Multimodal Cancer Survival Analysis via Hypergraph Learning with Cross-Modality Rebalance
Mingcheng Qu, Guang Yang, Donglin Di, Tonghua Su, Yue Gao, Yang Song, Lei Fan
TL;DR
This work addresses the core challenge of multimodal cancer survival prediction by combining high-resolution pathology (WSIs) with genomics. It introduces MRePath, a framework that uses a sheaf-enabled hypergraph to capture contextual and hierarchical information in WSIs and a dynamic modality rebalance with cross-modal fusion to mitigate pathology-genomics imbalance.

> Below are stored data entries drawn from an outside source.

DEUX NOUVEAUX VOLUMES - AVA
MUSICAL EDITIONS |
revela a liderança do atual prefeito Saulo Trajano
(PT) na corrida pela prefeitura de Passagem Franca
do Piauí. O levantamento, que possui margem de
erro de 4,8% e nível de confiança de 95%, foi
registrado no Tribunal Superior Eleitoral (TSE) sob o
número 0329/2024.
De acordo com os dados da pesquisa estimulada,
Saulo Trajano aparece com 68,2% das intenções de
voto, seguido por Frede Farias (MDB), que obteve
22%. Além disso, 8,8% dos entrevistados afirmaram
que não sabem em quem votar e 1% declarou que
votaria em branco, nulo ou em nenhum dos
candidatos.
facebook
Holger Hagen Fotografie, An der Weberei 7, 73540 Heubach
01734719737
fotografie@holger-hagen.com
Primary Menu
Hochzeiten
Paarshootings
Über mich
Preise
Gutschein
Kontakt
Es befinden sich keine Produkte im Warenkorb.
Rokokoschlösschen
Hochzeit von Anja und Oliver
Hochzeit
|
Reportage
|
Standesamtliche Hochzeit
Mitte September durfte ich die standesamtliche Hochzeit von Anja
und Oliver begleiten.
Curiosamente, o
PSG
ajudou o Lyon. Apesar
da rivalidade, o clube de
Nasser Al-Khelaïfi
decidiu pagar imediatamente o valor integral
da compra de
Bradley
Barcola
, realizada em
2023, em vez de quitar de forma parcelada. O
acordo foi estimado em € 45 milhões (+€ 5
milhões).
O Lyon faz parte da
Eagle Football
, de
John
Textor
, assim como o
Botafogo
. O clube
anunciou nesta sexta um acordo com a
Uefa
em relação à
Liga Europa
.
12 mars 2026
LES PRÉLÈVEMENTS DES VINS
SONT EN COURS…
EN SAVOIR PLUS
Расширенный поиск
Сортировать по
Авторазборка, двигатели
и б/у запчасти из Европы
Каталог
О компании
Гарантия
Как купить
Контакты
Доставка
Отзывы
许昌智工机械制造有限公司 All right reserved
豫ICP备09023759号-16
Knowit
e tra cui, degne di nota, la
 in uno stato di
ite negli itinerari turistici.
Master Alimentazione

Across five TCGA cohorts, MRePath achieves a mean C-Index of approximately 71.5%, outperforming state-of-the-art methods by about 3.4 percentage points, and its ablations demonstrate the effectiveness of jointly modeling high-order patch relationships and adaptive, interactive fusion. The approach advances prognostic accuracy and interpretability by illustrating modality interactions and identifying gene signatures associated with risk, with potential clinical impact for more reliable survival predictions.
Abstract
Multimodal pathology-genomic analysis has become increasingly prominent in cancer survival prediction. However, existing studies mainly utilize multi-instance learning to aggregate patch-level features, neglecting the information loss of contextual and hierarchical details within pathology images. Furthermore, the disparity in data granularity and dimensionality between pathology and genomics leads to a significant modality imbalance. The high spatial resolution inherent in pathology data renders it a dominant role while overshadowing genomics in multimodal integration. In this paper, we propose a multimodal survival prediction framework that incorporates hypergraph learning to effectively capture both contextual and hierarchical details from pathology images. Moreover, it employs a modality rebalance mechanism and an interactive alignment fusion strategy to dynamically reweight the contributions of the two modalities, thereby mitigating the pathology-genomics imbalance. Quantitative and qualitative experiments are conducted on five TCGA datasets, demonstrating that our model outperforms advanced methods by over 3.4\% in C-Index performance.